TASK MATERIAL →
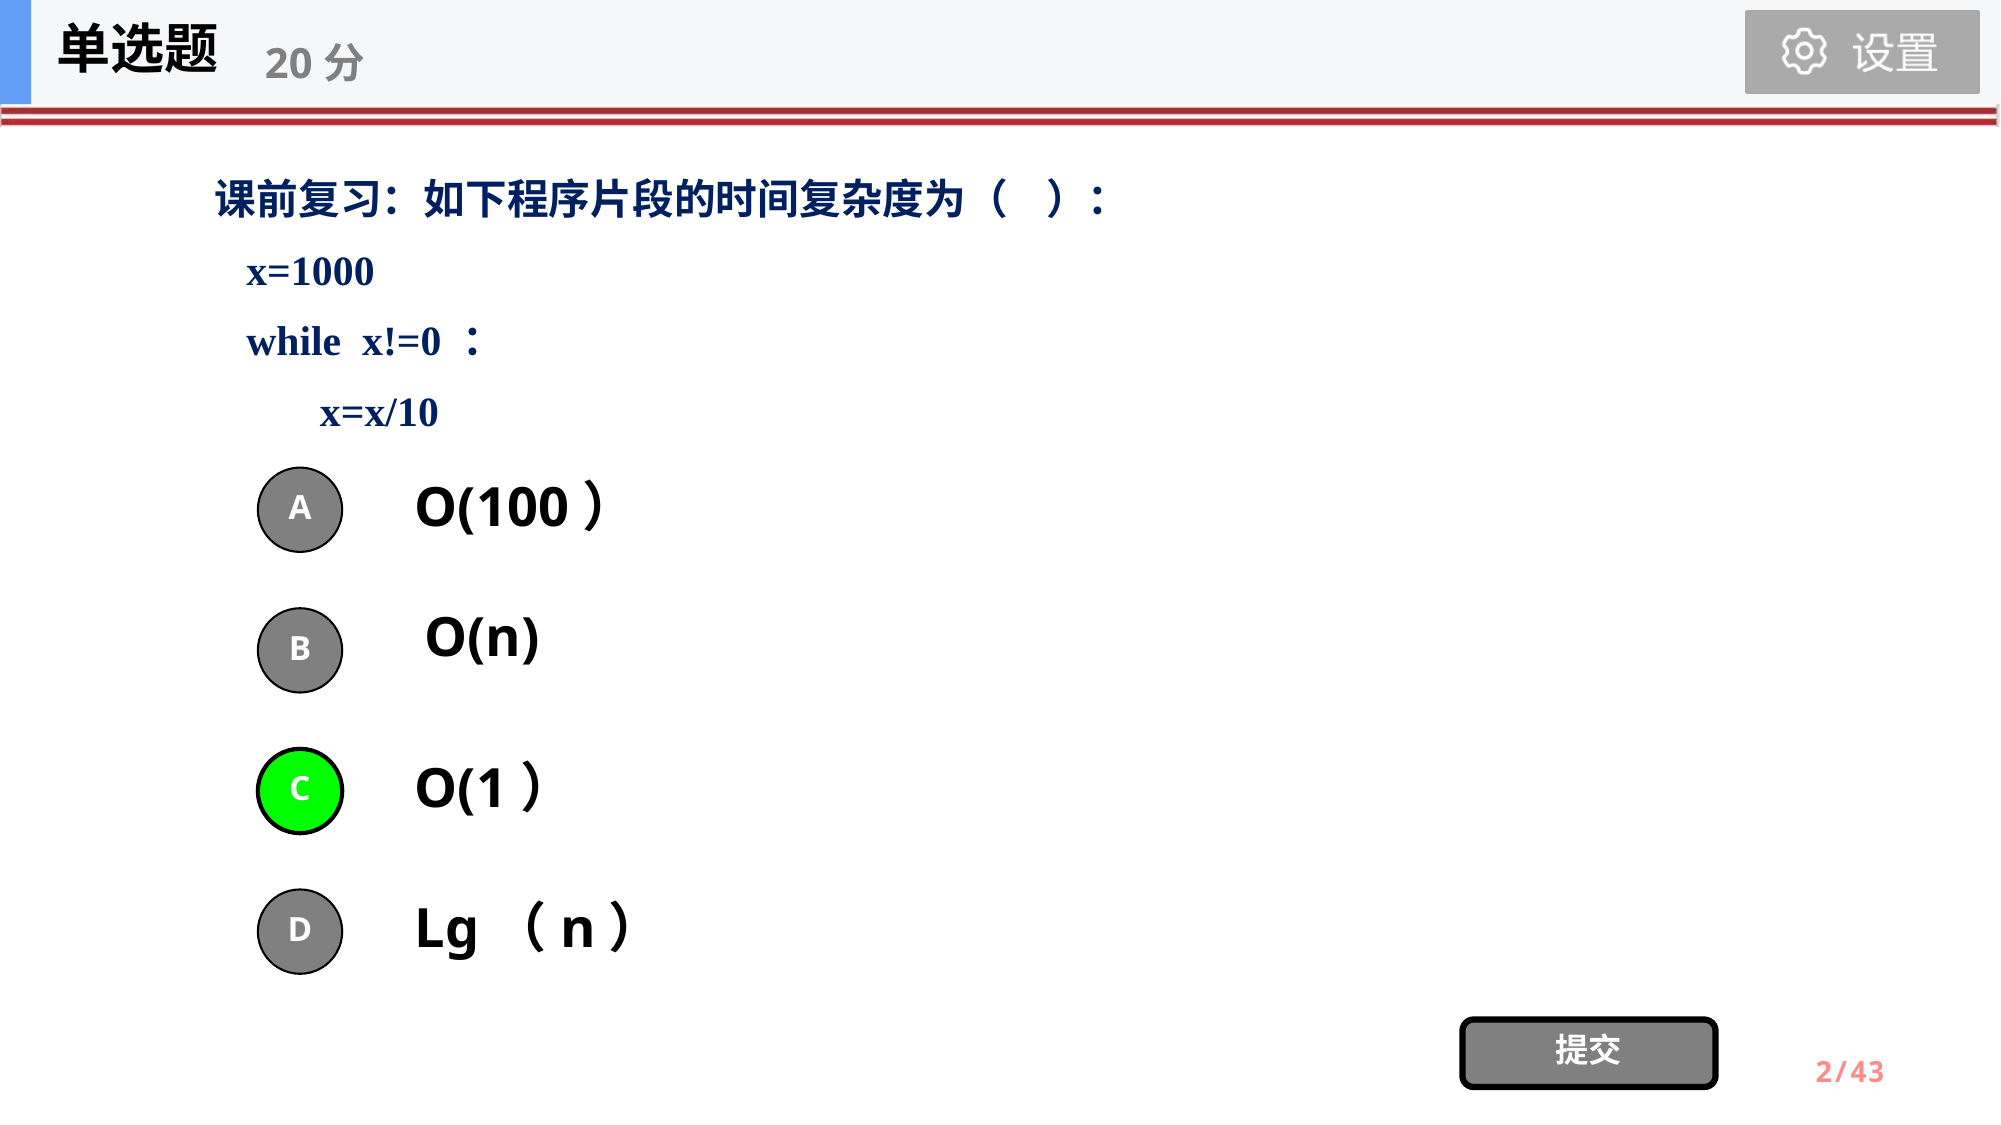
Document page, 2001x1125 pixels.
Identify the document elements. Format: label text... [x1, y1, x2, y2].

text_box D [255, 887, 345, 976]
picture [1745, 10, 1980, 94]
text_box O(n) [409, 587, 1810, 694]
text_box 课前复习：如下程序片段的时间复杂度为（ ）： x=1000 while x!=0 ： x=x/10 [199, 116, 1839, 504]
text_box 提交 [1460, 1017, 1718, 1090]
text_box Lg（n） [399, 878, 1800, 985]
picture [1839, 105, 2000, 127]
text_box C [255, 746, 345, 836]
text_box O(1） [399, 738, 1800, 844]
slide_number 2 [1433, 1042, 1900, 1103]
text_box B [255, 606, 345, 695]
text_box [0, 0, 2000, 105]
picture [0, 105, 199, 127]
text_box A [255, 465, 345, 555]
text_box O(100） [399, 456, 1800, 563]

ABOUT THIS EXERCISE →
Please write out all the data word for word, but keep every picture out.

YOUR RESPONSE →
Document page, 2001x1125 pixels.
Identify the document elements. Format: label text... [x1, y1, x2, y2].

text_box D [255, 887, 345, 976]
picture [1745, 10, 1980, 94]
text_box O(n) [409, 587, 1810, 694]
text_box 课前复习：如下程序片段的时间复杂度为（ ）： x=1000 while x!=0 ： x=x/10 [199, 116, 1839, 504]
text_box 提交 [1460, 1017, 1718, 1090]
text_box Lg（n） [399, 878, 1800, 985]
picture [1839, 105, 2000, 127]
text_box C [255, 746, 345, 836]
text_box O(1） [399, 738, 1800, 844]
slide_number 2 [1433, 1042, 1900, 1103]
text_box B [255, 606, 345, 695]
text_box [0, 0, 2000, 105]
picture [0, 105, 199, 127]
text_box A [255, 465, 345, 555]
text_box O(100） [399, 456, 1800, 563]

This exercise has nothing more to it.